On first looking into Hofstadter’s _GEB_

I don’t remember when I first encountered Gödel, Escher, Bach. The book was published in 1979, but I don’t think I ran into it until about five years later.

I suspect that my father had a copy, and that that was the one that I saw. But not sure of that, either.

I know that I encountered it at some point during high school, because Bruce C and I found a math trophy in the math department lounge that had the name “Doug Hofstadter” on it (or some variation of that name), and we wondered whether Hofstadter had attended our school.

At any rate, whenever it was that I first encountered the book, I loved it. Or rather, I loved half of it.

The Achilles/Tortoise dialogues were exactly the kind of thing that I liked—filled with neat and thought-provoking concepts and fun vaguely Carrollian wordplay.

But I bounced off of the alternating nonfiction chapters—the ground for the figure of the Dialogues. I tried to read a couple of them a couple of times, but somehow they just didn’t retain my interest.

I would open the book at random, and if I found a Dialogue, I would read and enjoy it, but if I found a chapter, I would be put off by cryptic references to “MIU-systems” and complicated-looking diagrams. (The chapters also included some Escher art—I had already been an Escher fan for years by that point—but that wasn’t enough to get me to read the surrounding text.)

In the end, I read all of the Dialogues, and few or none of the chapters.

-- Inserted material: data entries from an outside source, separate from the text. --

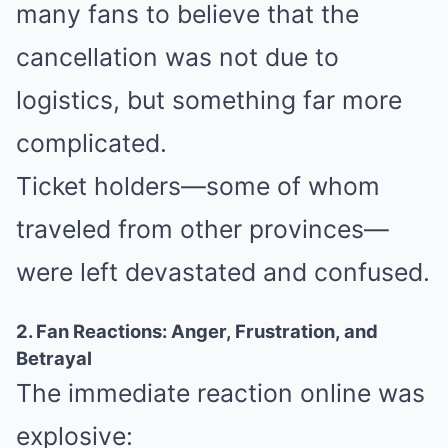
many fans to believe that the
cancellation was not due to
logistics, but something far more
complicated.
Ticket holders—some of whom
traveled from other provinces—
were left devastated and confused.
2. Fan Reactions: Anger, Frustration, and
Betrayal
The immediate reaction online was
explosive: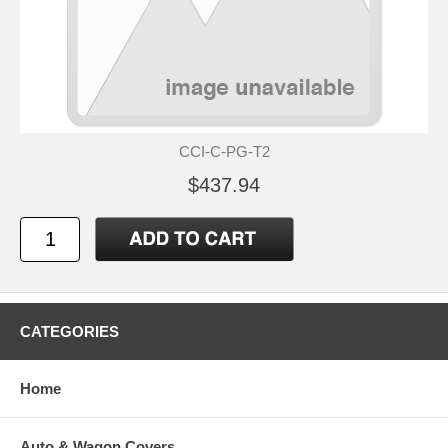
CCI-C-PG-T2
$437.94
CATEGORIES
Home
Auto & Wagon Covers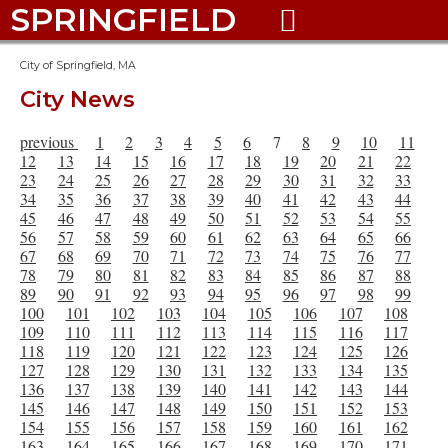
SPRINGFIELD

City of Springfield, MA
City News
previous
1
2
3
4
5
6
7
8
9
10
11
12
13
14
15
16
17
18
19
20
21
22
23
24
25
26
27
28
29
30
31
32
33
34
35
36
37
38
39
40
41
42
43
44
45
46
47
48
49
50
51
52
53
54
55
56
57
58
59
60
61
62
63
64
65
66
67
68
69
70
71
72
73
74
75
76
77
78
79
80
81
82
83
84
85
86
87
88
89
90
91
92
93
94
95
96
97
98
99
100
101
102
103
104
105
106
107
108
109
110
111
112
113
114
115
116
117
118
119
120
121
122
123
124
125
126
127
128
129
130
131
132
133
134
135
136
137
138
139
140
141
142
143
144
145
146
147
148
149
150
151
152
153
154
155
156
157
158
159
160
161
162
163
164
165
166
167
168
169
170
171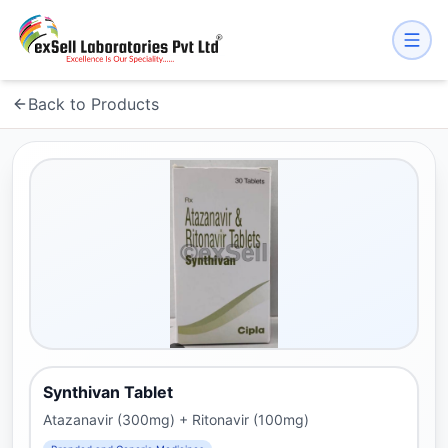
Back to Products
Synthivan Tablet
Atazanavir (300mg) + Ritonavir (100mg)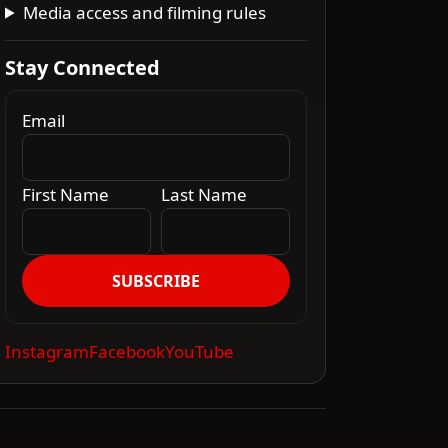
Media access and filming rules
Stay Connected
Email
First Name
Last Name
SUBSCRIBE
Instagram
Facebook
YouTube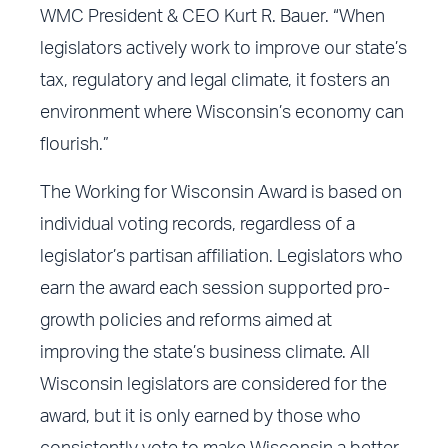
WMC President & CEO Kurt R. Bauer. “When
legislators actively work to improve our state’s
tax, regulatory and legal climate, it fosters an
environment where Wisconsin’s economy can
flourish.”
The Working for Wisconsin Award is based on
individual voting records, regardless of a
legislator’s partisan affiliation. Legislators who
earn the award each session supported pro-
growth policies and reforms aimed at
improving the state’s business climate. All
Wisconsin legislators are considered for the
award, but it is only earned by those who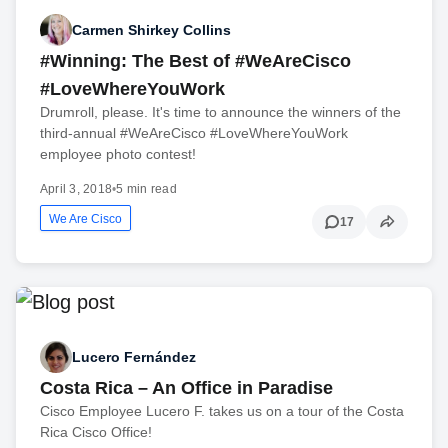
Carmen Shirkey Collins
#Winning: The Best of #WeAreCisco
#LoveWhereYouWork
Drumroll, please. It's time to announce the winners of the
third-annual #WeAreCisco #LoveWhereYouWork
employee photo contest!
April 3, 2018
•
5 min read
We Are Cisco
17
Lucero Fernández
Costa Rica – An Office in Paradise
Cisco Employee Lucero F. takes us on a tour of the Costa
Rica Cisco Office!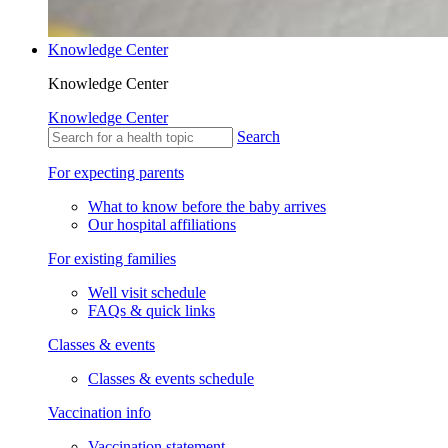
Knowledge Center
Knowledge Center
Knowledge Center
Search
For expecting parents
What to know before the baby arrives
Our hospital affiliations
For existing families
Well visit schedule
FAQs & quick links
Classes & events
Classes & events schedule
Vaccination info
Vaccination statement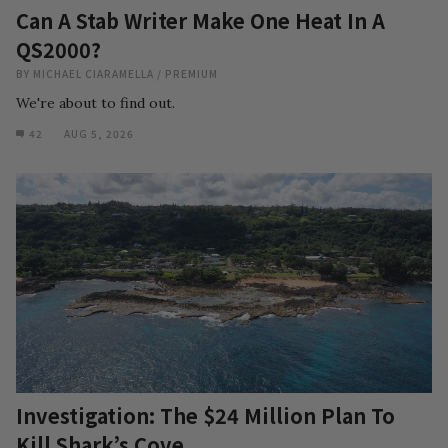
Can A Stab Writer Make One Heat In A
QS2000?
BY
MICHAEL CIARAMELLA
/
PREMIUM
We're about to find out.
42
AUG 5, 2026
Investigation: The $24 Million Plan To
Kill Shark’s Cove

And the book (or The Book, as I seem to recall some of us referring to it in high school and/or college) has been sitting, half-unread, on my bookcase for the past 35 years or so.

A day or two ago, my random-unread-book-picker picked it. And I pulled it off the shelf and decided to give it another try. And this time I started from the beginning rather than opening at random.

And lo! the nonfiction chapters make sense!

I’m only a couple of chapters in so far, so I still might get bogged down. (If that happens, I plan to start skimming, rather than giving up entirely.)

But so far, I’m finding the chapters interesting and engaging and pretty easy to follow.

I think that I could have followed them in high school. I know that I could have in college; by midway through college, I had been exposed to finite automata and number theory, and that would have been plenty of grounding for me to figure out what Hofstadter was talking about.

So I guess this is a lesson to me: steady Tortoise-like plodding in a linear order can sometimes produce more comprehensible results than Achilles-like darting from place to place.